## Text to read:

From a musical point of view, the album quite spectacularly poses the great question of the moment; how important, now, are pure sonics (or how can they be important now), after sound has been co-opted and devalued, desublimated and mudanified. Explicity political music is usually quite a fraught project - the best music is that which is the most stimulating and activating without being glib and/or Po-faced - but when this has been made an almost impossibilty as at present, and when the option of explicit adress has been foreclosed by and for all but the worst ‘artists’, breaking that space back open is an imperative and has produced the most exciting sound at a time when, technically and practically, the possibilities of sound are at their most expansive.

I picked up Wiley’s and JME’s new albums at the same time, both sound great on the first few listens, but have so far failed to get me as riled up as Untitled, sonically they are what music in 2008 should rightly sound like anyway.

(Tidy) Tracks Of The Day

June 20, 2008

The first in a once-off series

When it comes to all things 4X4, my allegiance will always lie on the Hard House/Trance/Happy Hardcore side of things rather than trad Techno/House, for reasons of age, geography and historical circumstance (though nothing beats Detroit Techno for reading about). 1999-2003 (those crucial adolescent years when I was starting to really get into Dance music) seems now to have been the golden era for this kind of stuff, before it was subsumed into the post-9/11 heading-for-apocalypse Goa-Trance-meets-Noisia-style-DnB monster-genre of Hard Dance.

 

Bass Keep Pumping - Rachel Auburn

Looking Good - Lisa Lashes

Are You Serious - Stimulant DJs

 One interesting thing, to which I didn’t really attach much significance at the time, was that loads of my favourite trax were by female producers. Hard House in particular seems to have benefited from a  greater number of big-name women DJs/producers relative to other genres; Lisa Lashes, Lisa Pin-Up, Rachel Auburn, Anne Savage were all pretty massive at the time (thats only four, but still double what I can think of off-hand for either techno or jungle). You can hear the gender mixology in the sounds; the pitched-up hip-hop vocals, playfully agressive hoovers, and that ever-present on the off-beat spaceball sound, all elude characterisation by standard gender-specific descriptives.

## Task A:
In the music text, why does the writer favor Hard House, Trance and Happy Hardcore over traditional Techno and House?
## Task B:
In the music text, rewrite the passage that begins at the words "From a musical" and stops after "their most expansive.", replacing "devalued" with "cheapened".

## Supplied material:
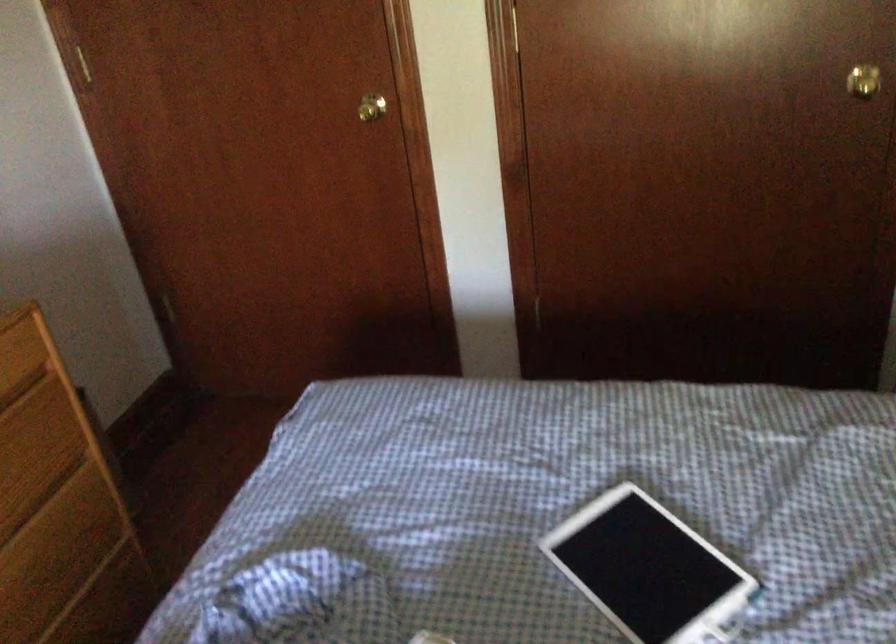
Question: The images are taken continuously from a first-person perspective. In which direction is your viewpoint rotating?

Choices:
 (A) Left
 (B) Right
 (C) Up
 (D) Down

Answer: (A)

## Response A:
The writer gives three reasons: age, geography and historical circumstance.

## Response B:
From a musical point of view, the album quite spectacularly poses the great question of the moment; how important, now, are pure sonics (or how can they be important now), after sound has been co-opted and cheapened, desublimated and mudanified. Explicity political music is usually quite a fraught project - the best music is that which is the most stimulating and activating without being glib and/or Po-faced - but when this has been made an almost impossibilty as at present, and when the option of explicit adress has been foreclosed by and for all but the worst ‘artists’, breaking that space back open is an imperative and has produced the most exciting sound at a time when, technically and practically, the possibilities of sound are at their most expansive.